**Source document:**
# # # #
REGISTRATION PROCESS — STEP BY STEP

1. Overview of the Registration Journey

The incorporation of a One Person Company is governed by Sections 3(1)(c), 12, 13 and 14 of the Companies Act, 2013 and Rule 3 of the Companies (Incorporation) Rules, 2014. The process is completely online via the MCA21 portal using the SPICe+ (Simplified Proforma for Incorporating Company Electronically Plus) integrated form.

2. Detailed Step-by-Step Process

Step Stage Details & Actions Required
1 Obtain DSC (Digital Signature Certificate) The proposed director must obtain a Class 3 DSC from a MCA-empanelled Certifying Authority (CA). Documents required: PAN, Aadhaar, photo, email. Valid for 1–2 years. Cost: Rs. 1,000–2,000 approx.

Note: DSC is mandatory to digitally sign all MCA e-forms. Apply at least 3–5 working days in advance.
2 Apply for DIN (Director Identification Number) DIN is a unique 8-digit number allotted to each director. For new incorporations, DIN is auto-allotted during SPICe+ filing itself (no separate application needed). If director already has DIN, use the same.

Note: Maximum 3 DINs can be allotted through SPICe+ per application.
3 Name Reservation — RUN or SPICe+ Part A Apply for name approval through MCA portal. Option 1: Use RUN (Reserve Unique Name) service for one application (Rs. 1,000 fee). Option 2: Directly submit via SPICe+ Part A (2 name choices allowed). Name must comply with Companies (Incorporation) Rules, 2014 — must include 'OPC Private Limited' as suffix.

Note: Name once approved is valid for 20 days within which SPICe+ Part B must be filed.
4 Draft MoA and AoA Prepare the Memorandum of Association (main objects of the company) and Articles of Association (internal rules). For OPC, use Table H template under Schedule I. These are filed electronically as linked forms — eMoA (INC-33) and eAoA (INC-34).

Note: Ensure all intended business activities are included in the objects clause of MoA.
5 File SPICe+ Form (Integrated Form) SPICe+ is the unified form divided into: Part A (name reservation) and Part B (incorporation details — DIN, registered office, subscribers, nominee, stamp duty, GSTIN, EPFO/ESIC, Bank Account opening). Attach all required documents, DSC, and pay the requisite government fees and stamp duty online.

Note: AGILE-PRO-S form is linked for simultaneous GST, EPFO, ESIC, Professional Tax registration.
# # # #
**Required work:**
**A)** In the registration guide, how long does an approved company name remain valid?
**B)** List every document the registration guide says is required to obtain a DSC.

Stored items:
# # # #
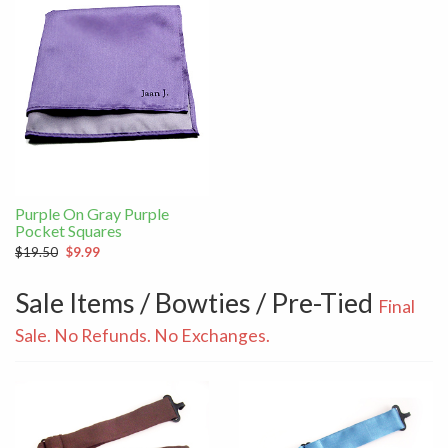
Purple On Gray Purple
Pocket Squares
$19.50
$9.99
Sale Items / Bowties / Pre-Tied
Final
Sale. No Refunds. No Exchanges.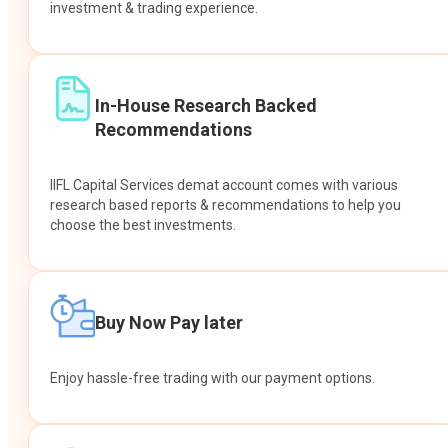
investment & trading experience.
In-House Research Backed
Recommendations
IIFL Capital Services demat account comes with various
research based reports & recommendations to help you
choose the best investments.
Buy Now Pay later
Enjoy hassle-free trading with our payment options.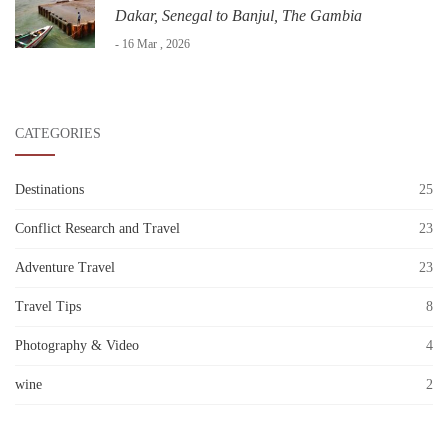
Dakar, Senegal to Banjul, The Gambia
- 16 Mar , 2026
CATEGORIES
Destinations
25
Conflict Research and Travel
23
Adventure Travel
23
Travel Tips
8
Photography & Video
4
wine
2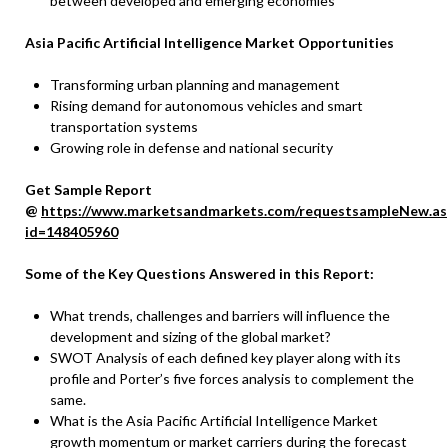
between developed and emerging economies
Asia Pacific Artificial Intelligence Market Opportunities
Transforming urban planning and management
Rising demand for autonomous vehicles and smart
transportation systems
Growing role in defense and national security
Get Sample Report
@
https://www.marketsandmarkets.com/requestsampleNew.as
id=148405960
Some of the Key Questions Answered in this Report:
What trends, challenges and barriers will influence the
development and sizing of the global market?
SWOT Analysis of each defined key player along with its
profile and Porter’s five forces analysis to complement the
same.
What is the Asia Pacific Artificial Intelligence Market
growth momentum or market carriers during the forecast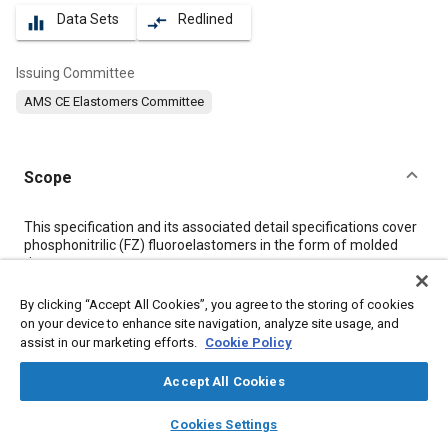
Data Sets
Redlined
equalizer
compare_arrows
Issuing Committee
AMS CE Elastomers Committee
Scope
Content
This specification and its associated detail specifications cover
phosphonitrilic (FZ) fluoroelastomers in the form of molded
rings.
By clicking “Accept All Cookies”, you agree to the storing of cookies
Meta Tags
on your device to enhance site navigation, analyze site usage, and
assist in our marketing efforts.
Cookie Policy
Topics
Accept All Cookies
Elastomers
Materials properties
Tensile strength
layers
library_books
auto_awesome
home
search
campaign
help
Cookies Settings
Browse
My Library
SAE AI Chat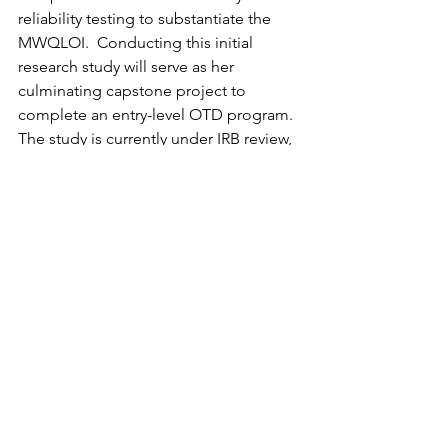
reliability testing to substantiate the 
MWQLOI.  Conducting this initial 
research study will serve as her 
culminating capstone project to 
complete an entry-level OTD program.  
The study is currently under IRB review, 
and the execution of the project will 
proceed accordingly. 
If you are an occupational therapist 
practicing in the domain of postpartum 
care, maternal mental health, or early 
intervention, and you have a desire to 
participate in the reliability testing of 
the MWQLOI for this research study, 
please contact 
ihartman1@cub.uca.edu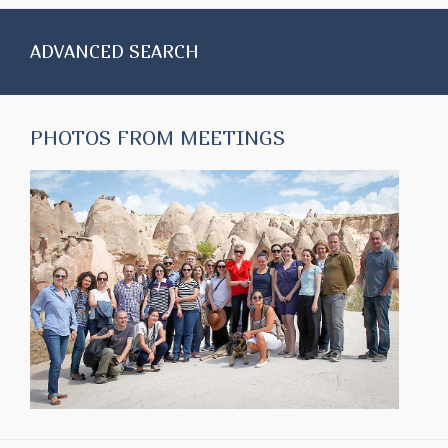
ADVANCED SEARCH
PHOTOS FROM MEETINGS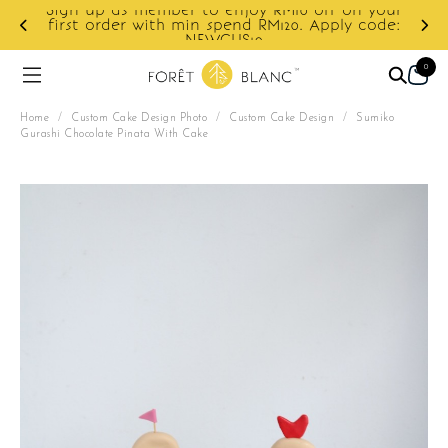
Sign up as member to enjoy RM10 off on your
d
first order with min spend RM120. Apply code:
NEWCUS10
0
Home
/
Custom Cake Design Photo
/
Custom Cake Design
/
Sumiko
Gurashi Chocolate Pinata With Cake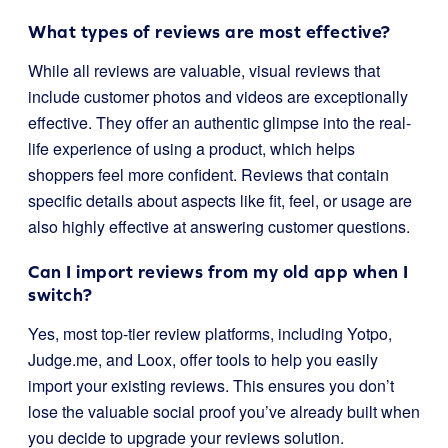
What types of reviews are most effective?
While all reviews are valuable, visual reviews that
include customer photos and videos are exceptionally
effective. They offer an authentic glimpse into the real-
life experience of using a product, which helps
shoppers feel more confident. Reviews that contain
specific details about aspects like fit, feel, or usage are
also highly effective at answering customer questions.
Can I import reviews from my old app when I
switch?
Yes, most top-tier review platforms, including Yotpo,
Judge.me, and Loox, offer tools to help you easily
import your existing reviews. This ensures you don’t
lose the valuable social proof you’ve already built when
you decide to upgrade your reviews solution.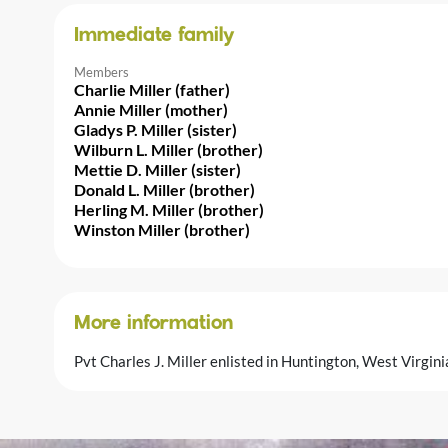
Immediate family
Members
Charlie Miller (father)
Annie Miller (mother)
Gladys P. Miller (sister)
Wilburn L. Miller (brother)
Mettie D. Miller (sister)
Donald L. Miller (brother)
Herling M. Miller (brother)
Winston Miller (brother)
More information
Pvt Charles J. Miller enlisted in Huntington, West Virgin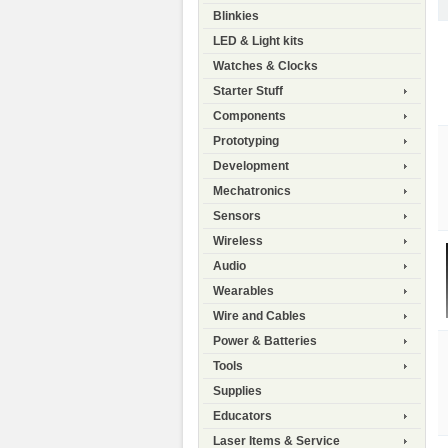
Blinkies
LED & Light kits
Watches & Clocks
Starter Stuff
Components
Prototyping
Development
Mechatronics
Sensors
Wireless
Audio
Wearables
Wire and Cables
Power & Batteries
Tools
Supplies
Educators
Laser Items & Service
# # # #
**Exercise results:**
**A)** An approved name is valid for 20 days, within which SPICe+ Part B must be filed.

**B)** PAN, Aadhaar, photo, email